Problem: Nothing but the pictures may be left out. Restate the rest of the entries word for word.

[Collected data]
-- Opening Marker --
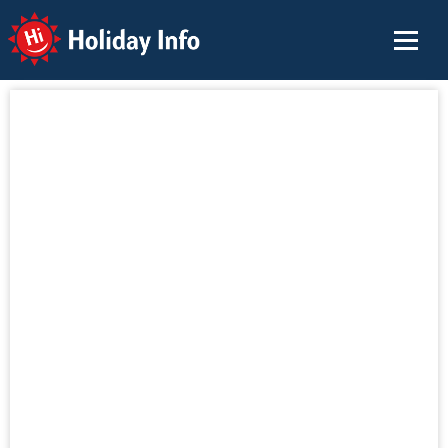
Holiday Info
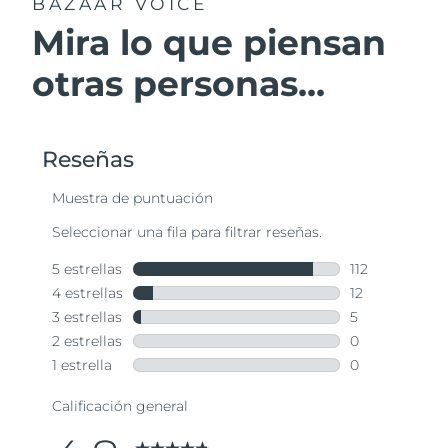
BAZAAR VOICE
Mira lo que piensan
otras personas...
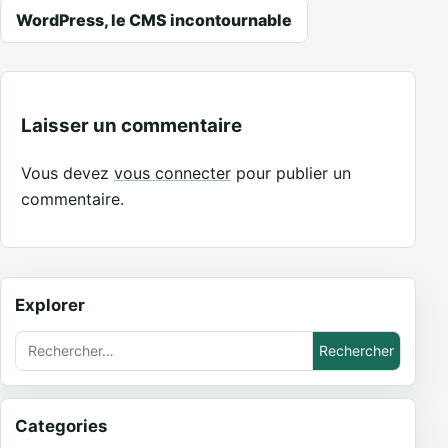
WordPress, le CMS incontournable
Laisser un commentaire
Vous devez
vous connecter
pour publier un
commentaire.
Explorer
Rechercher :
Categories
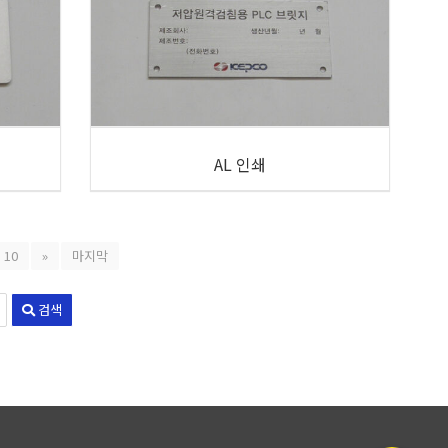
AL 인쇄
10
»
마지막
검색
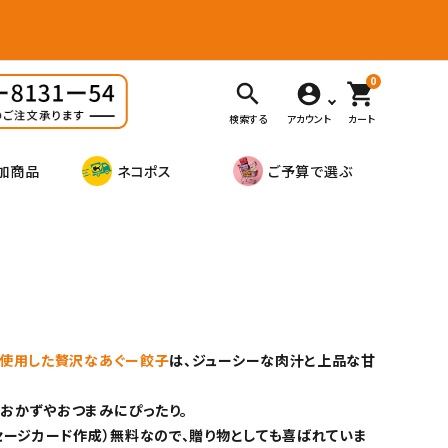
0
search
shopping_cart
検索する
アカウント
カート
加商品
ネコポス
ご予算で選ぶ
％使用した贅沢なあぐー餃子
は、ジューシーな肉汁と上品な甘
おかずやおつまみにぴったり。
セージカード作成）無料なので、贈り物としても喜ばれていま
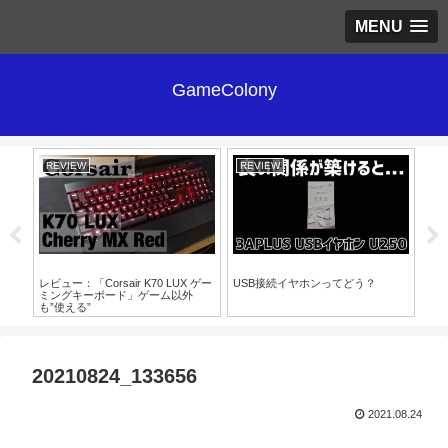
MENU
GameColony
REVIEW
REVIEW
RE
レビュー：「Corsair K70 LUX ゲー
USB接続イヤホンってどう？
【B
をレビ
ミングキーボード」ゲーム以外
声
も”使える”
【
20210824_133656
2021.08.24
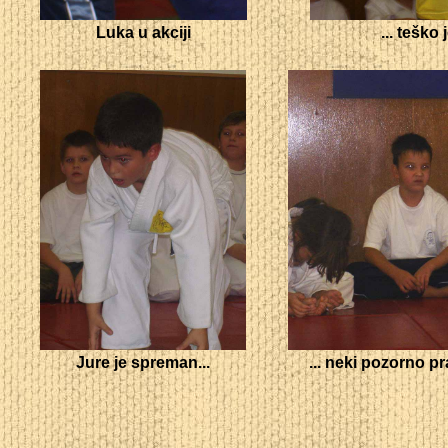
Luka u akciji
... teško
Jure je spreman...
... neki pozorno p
-- Closing Marker --
Response:
Holiday Info
BAZAAR VOICE
Mira lo que piensan
otras personas...
WordPress, le CMS incontournable
Laisser un commentaire
Vous devez
vous connecter
pour publier un
commentaire.
Explorer
Rechercher :
Categories
AL 인쇄
10
»
마지막
검색
0
search
shopping_cart
検索する
アカウント
カート
加商品
ネコポス
ご予算で選ぶ
％使用した贅沢なあぐー餃子
は、ジューシーな肉汁と上品な甘
おかずやおつまみにぴったり。
セージカード作成）無料なので、贈り物としても喜ばれていま
MENU
GameColony
REVIEW
REVIEW
RE
レビュー：「Corsair K70 LUX ゲー
USB接続イヤホンってどう？
【B
をレビ
ミングキーボード」ゲーム以外
声
も”使える”
【
20210824_133656
2021.08.24
Luka u akciji
... teško
Jure je spreman...
... neki pozorno p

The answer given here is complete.